“Saya dapat chat dari Pak Anwar, nyuruh kumpul di taman baca. Katanya mau ngomong sesuatu yang penting,” jawab Ridwan lalu duduk di hadapan Nisa dan Juliana.
“Jul nanti sebelum belajar bersama temani saya ke tempat foto copy dulu ya,” pinta Nisa.
“Mau ngapain Sa?” Setahu Juliana tak ada tugas sekolah yang harus difotocopy.
“Mau cetak foto Jul,” jawab Nisa singkat.
“Apa sih yang nggak buat kamu, ha ha. Btw pak Anwar sudah datang guys,” tunjuk Juliana pada pak Anwar yang tengah berjalan ke arah mereka.
“Assalamu ‘alaykum,” sapa Pak Anwar pada ketiga muridnya.

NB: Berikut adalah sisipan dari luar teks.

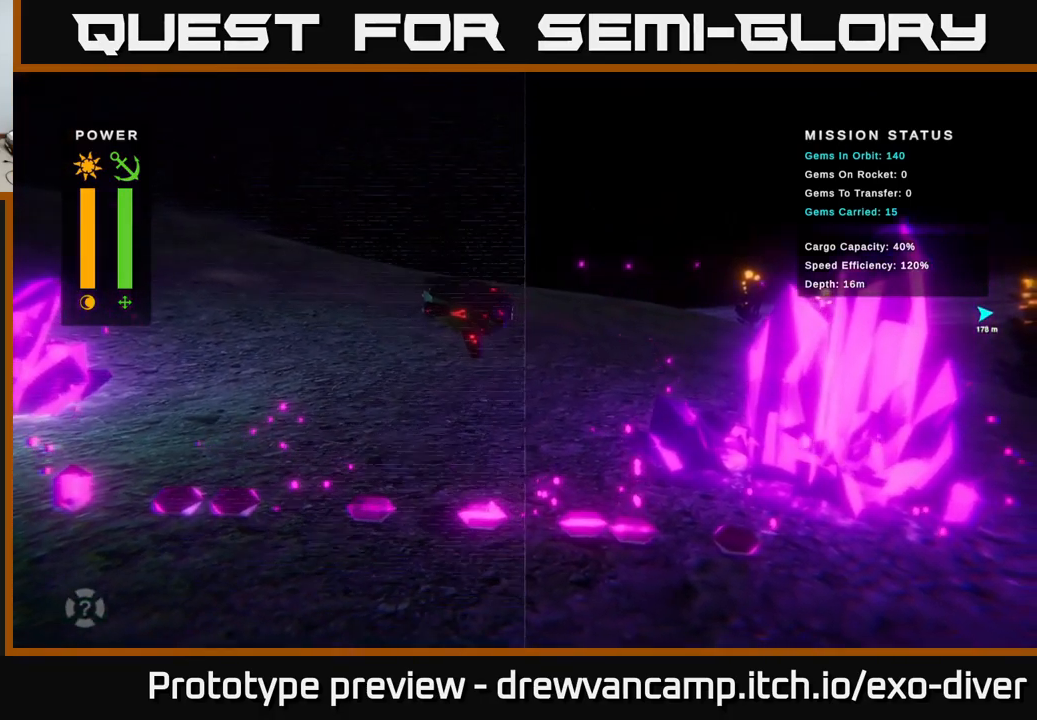
{"buttons": [], "left_stick": "up-left", "right_stick": "center", "events": [[384, "left_stick", "up-left"]]}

“Wa’alaykumsalam warahmatullah pak.”
“Jadi begini, novel Nisa yang berjudul My Teacher My Mate berhasil menempati juara 1 di lomba menulis novel tema Berbagi Cinta untuk kategori wanita. Puisi Ridwan yang berjudul Lelaki Homopon juara 3 untuk putra. Dan puisi Saleha yang berjudul Jika Tanpamu juga berhasil menempati juara 1 untuk putri,” ujar Pak Anwar to the point.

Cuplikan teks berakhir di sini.